= Assigned task =
Show each line of the listing below that contains the word "במילוי".

Stored data entries
---

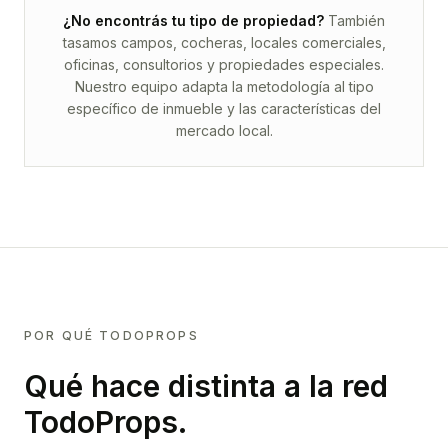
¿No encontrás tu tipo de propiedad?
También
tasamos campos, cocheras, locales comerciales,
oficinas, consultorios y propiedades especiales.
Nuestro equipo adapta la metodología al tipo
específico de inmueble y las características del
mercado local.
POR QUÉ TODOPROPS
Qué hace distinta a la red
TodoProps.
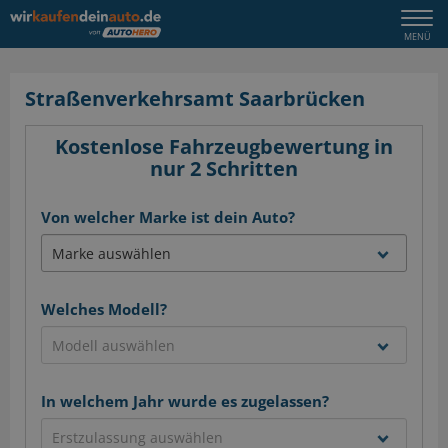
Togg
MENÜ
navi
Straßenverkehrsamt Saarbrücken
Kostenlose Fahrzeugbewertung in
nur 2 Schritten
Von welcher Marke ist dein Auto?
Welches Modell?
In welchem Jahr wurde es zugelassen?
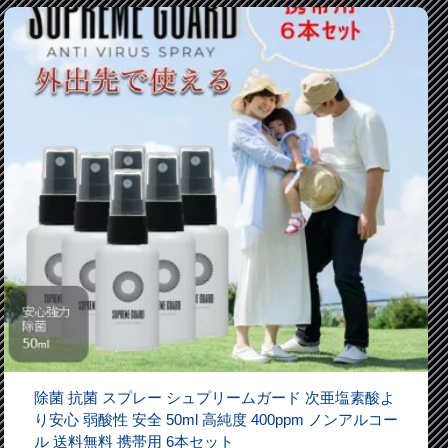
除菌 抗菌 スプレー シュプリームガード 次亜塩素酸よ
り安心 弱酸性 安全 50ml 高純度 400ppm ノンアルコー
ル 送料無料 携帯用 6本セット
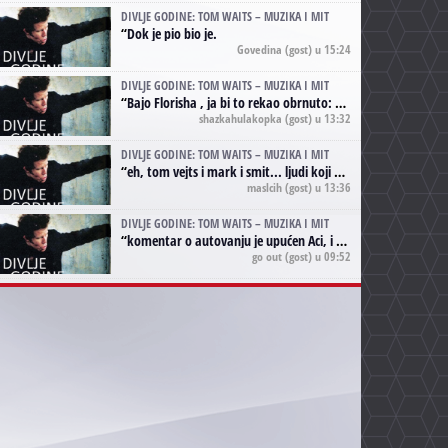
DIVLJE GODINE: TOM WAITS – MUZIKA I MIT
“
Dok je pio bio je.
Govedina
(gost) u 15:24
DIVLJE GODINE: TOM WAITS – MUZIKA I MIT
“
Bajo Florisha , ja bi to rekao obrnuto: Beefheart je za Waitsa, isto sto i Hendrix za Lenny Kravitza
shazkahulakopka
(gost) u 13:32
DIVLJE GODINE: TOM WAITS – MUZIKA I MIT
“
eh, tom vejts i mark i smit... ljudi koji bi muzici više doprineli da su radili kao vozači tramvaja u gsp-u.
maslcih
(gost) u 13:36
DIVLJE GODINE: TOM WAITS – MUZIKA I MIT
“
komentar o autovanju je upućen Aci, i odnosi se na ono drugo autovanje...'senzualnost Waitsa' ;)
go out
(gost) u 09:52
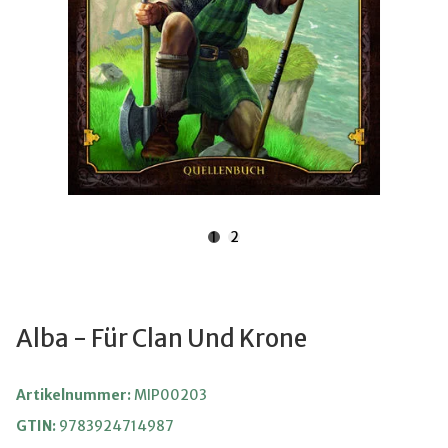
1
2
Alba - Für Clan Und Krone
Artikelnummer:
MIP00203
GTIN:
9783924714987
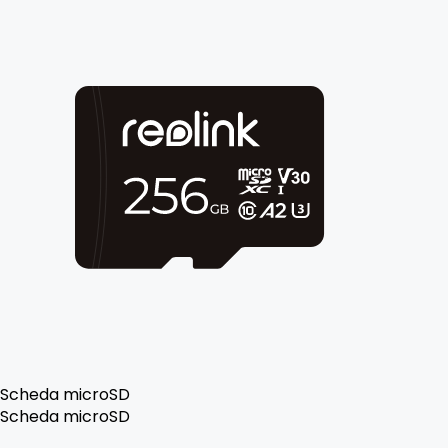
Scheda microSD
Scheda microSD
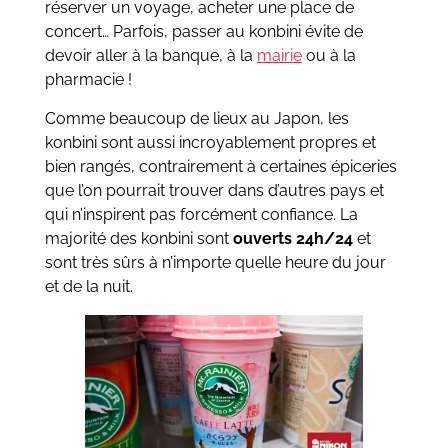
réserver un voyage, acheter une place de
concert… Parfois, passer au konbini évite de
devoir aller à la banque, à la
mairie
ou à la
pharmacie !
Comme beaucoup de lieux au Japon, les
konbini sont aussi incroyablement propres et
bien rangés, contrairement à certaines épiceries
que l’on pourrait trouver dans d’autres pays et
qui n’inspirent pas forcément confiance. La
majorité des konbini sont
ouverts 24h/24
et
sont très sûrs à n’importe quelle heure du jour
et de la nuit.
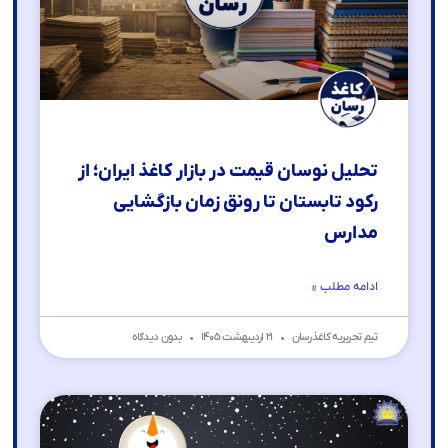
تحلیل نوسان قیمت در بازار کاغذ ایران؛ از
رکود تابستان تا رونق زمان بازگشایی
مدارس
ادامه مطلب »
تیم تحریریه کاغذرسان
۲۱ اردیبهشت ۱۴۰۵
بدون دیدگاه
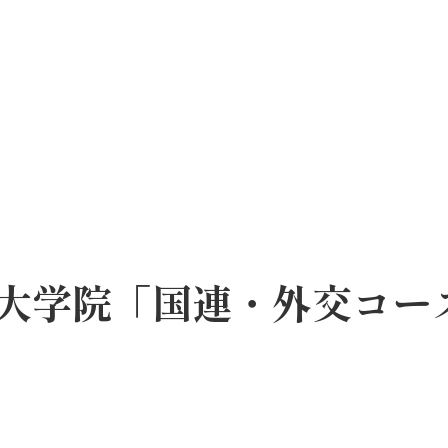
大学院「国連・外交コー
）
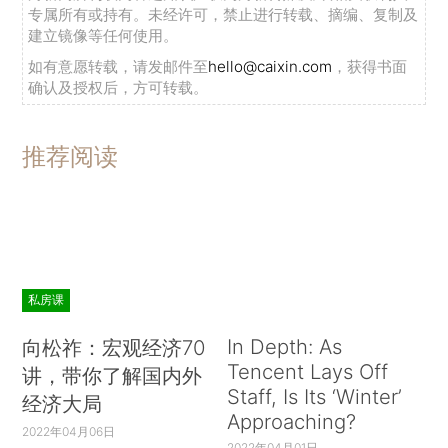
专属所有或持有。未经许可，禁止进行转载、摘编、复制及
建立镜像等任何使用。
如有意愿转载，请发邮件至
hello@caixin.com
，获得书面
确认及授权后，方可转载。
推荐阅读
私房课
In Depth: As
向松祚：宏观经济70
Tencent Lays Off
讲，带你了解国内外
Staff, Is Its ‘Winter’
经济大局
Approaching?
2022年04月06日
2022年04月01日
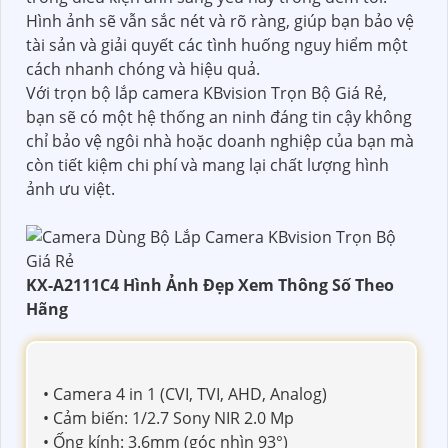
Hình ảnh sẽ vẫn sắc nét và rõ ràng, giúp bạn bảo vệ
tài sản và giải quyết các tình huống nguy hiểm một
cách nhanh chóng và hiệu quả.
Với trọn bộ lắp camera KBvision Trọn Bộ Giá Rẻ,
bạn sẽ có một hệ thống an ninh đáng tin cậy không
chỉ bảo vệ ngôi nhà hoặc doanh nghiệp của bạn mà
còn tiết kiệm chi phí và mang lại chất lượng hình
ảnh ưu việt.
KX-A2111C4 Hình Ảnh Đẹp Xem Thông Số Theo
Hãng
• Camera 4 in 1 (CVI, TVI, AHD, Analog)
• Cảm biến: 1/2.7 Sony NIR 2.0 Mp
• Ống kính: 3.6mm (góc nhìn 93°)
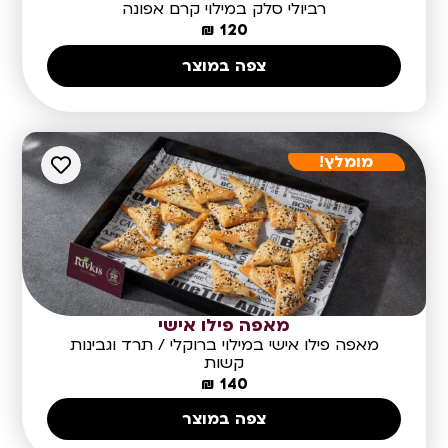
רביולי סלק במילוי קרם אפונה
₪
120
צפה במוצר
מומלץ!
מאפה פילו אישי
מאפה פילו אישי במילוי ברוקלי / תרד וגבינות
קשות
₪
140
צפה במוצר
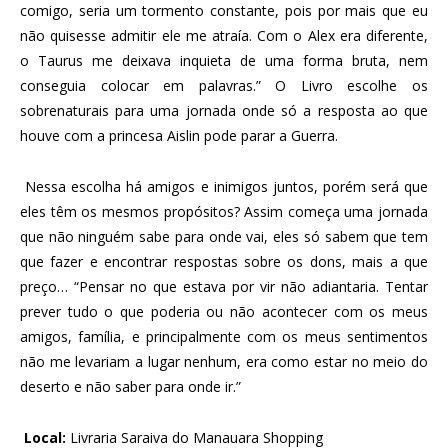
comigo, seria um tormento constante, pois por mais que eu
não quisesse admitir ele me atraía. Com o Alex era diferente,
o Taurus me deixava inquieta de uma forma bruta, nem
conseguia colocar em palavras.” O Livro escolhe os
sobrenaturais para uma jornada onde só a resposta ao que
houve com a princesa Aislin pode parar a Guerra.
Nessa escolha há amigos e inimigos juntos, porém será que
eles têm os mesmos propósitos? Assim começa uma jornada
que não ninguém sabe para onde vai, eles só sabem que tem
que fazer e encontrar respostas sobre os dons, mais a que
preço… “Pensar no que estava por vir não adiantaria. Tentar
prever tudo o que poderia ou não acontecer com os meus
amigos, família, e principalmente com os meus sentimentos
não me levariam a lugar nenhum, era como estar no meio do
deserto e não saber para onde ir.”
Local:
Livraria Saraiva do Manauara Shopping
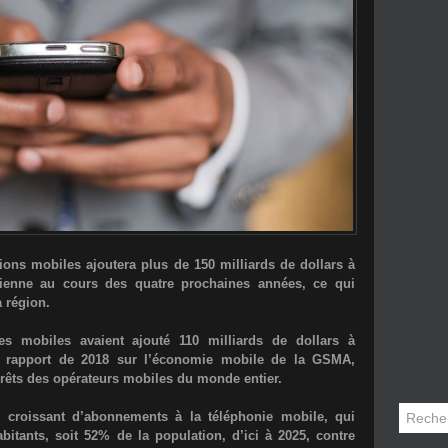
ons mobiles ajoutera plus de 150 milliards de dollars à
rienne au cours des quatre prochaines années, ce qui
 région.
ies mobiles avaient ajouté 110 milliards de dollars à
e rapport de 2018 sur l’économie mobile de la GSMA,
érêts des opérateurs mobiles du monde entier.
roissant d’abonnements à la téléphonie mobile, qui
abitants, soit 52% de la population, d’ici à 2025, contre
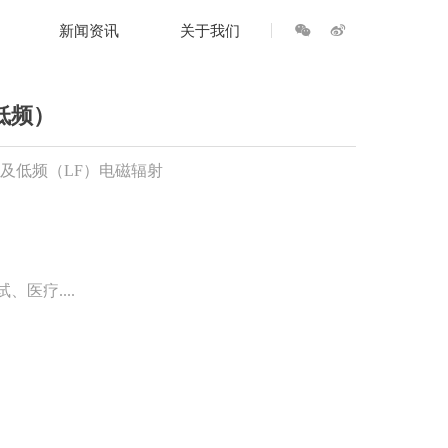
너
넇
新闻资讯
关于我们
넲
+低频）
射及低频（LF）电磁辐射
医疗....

---

= Answer to the problem =
רביולי סלק במילוי קרם אפונה
מאפה פילו אישי במילוי ברוקלי / תרד וגבינות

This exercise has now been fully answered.